Not only for the catchy rhyme do I allow myself the use this distasteful expression; the metaphor also seems pertinent. Even without being so pessimistic, we can agree with Roderic Crooks that Grindr “connects to older patterns of gay socialization” and makes us travel back in time: “the tell–tale sign recognizable to insiders over the showy displays of identity, [Oscar Wilde’s] green carnation over the rainbow flag”.
Grindr, a killer of community?
New media, according to him, negatively impact queers’ presence in the physical city and the number of meeting places. Who needs gay clubs when one is always open in our pocket?
Worst, they even “impede the progress of gay culture and progressive politics” without advancing one of the main purposes of queer heterotopias, “the affective aims of alternative community.”
It’s true that the app, by the way it enables connections among users, hardly favours the establishment of collectivity, a spirit of solidarity: group conversations remain impossible (except when chatting with a couple looking for a threesome) and, ironically, the few online communities around the app are often derisive. One could almost believe that if someone had wanted to kill any form of social demand among male homosexuals, they couldn’t have done it any better…
More seriously, the case of Grindr illustrates well some of queer politics’ paradoxes, with desire for banalisation on the one hand and refusal for assimilation on the other. And though humanity will most likely survive the closure of a few sleazy bars, the risks of normalization and demobilization deserve a moment of wonder.
Because queer subcultures are as numerous as they’re heteroclite, they have (almost) always been tied to transgression, creative innovation and social critique. They deserve to be celebrated, discussed, challenged, reinvented; they remain a refuge for those who feel truly different and refuse to worship the white, masculine, consumerist and boring gay-but-not-faggot.

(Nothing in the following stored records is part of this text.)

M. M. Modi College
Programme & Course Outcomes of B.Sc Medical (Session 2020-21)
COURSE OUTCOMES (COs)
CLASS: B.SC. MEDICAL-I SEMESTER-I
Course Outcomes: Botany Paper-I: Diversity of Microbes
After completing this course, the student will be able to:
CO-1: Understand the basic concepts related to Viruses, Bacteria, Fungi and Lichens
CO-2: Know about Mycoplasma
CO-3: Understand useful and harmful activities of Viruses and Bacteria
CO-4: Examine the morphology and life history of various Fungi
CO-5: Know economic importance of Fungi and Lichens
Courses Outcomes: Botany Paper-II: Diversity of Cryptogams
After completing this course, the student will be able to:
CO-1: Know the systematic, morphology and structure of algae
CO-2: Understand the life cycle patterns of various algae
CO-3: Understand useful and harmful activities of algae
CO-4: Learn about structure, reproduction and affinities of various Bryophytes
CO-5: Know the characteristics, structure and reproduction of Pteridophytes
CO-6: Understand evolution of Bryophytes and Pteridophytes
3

Because while I docilely dial on my green iPhone 5C and flirt with random guys, my ass comfy on my couch, I forget about the world around me and the many challenges still facing most minorities.
Grindr, nothing but a draft?
The success of Grindr, mostly, shows how much we need technical devices to facilitate encounters and realize possibilities, and allows us to hope for more.
Rather than sticking to current models of locative media, one can think of new ways to use such technologies to enable connections between digital and physical spaces. To produce some that embrace the diversity of queer identities and where everyone has a place.
I had the luck, a few years ago, to regularly dance in that famous German club so many people chatter about, a true “heterotopia of deviation” (to quote good old Michel Foucault) with its own codes, values and rules. Inside these massive concrete walls is a true space of liberty, a tiny world where oppression usually stays out. I’m grateful I was able to be part of this community and, when swallowed by that grey monster again and recognizing its indescribable smell, I feel like home. I’m thankful some things don’t change, glad to know they still exist, and that down there people keep dancing, meeting and not behaving. I realize how precious such places are, and hope that new media, instead of make them disappear, will strengthen the communities around them: diverse, colourful, vibrant crowds.
Rather than Grindr, I wish for a pocket Berghain.